[mythtv-users] VMWare on the backend. Viable solution?
Christian Szpilfogel
chrisznews4 at rogers.com
Tue Jan 19 17:54:18 UTC 2010
Johnny wrote:
>> You can assign multiple cores but then the guest has to schedule those cores
>> even if you are not fully utilizing them. In other words if your guest only
>> needs one core for its task it will still have to wait for all configured
>> cores to be available and then tie them up for its quantum. That's my
>> understanding of how VMWare works. So if I was continuously crunching, I
>> might assign two cores instead of one but it may be more efficient to run a
>> separate guest to do transcoding and let it run flat out away from the MBE.
>> I'll have to run some tests to see which works better in my situation. My
>> kids keep my recorders really busy as they record and then cherry pick what
>> they want to watch.
>>
>
> Ahh that makes sense. I didn't realize that is how it works. I would
> be interested to know which arranges works best for you. Thanks for
> the explanation
As a follow up, I chose to set up two virtual machines. One is my master
backend which houses all critical functions to the operation of my
system + HD-PVR recorders. The second is dedicated to commercial
flagging and transcoding. I found that transcoding of HD-PVR content to
have occasional issues which could cause instability.

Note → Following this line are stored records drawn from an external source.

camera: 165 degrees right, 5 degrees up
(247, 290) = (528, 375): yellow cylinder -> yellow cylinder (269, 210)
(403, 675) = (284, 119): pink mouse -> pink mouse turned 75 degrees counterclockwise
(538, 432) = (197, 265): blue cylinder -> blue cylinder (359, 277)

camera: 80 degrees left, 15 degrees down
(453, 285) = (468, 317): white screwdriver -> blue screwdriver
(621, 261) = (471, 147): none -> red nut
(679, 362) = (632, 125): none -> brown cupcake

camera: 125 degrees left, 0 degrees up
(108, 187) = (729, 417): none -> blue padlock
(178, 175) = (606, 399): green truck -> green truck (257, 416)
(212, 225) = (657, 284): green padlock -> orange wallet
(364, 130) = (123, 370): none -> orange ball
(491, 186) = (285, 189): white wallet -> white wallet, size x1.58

Given I am using
LinHES (aka Knoppmyth), which is an appliance implementation of Mythtv,
setting up myth in a VM guest takes all of about 20 minutes. So even if
the transcoding blows up the family still has their MythTV. The MBE can
run within 1GB of RAM and the transcoding slave needs less than 500MB
(after several days it hasn't consumed more than 300MB).
As a general strategy you could delegate any of the functions out this
way for stability and performance. The load on the host is trivial.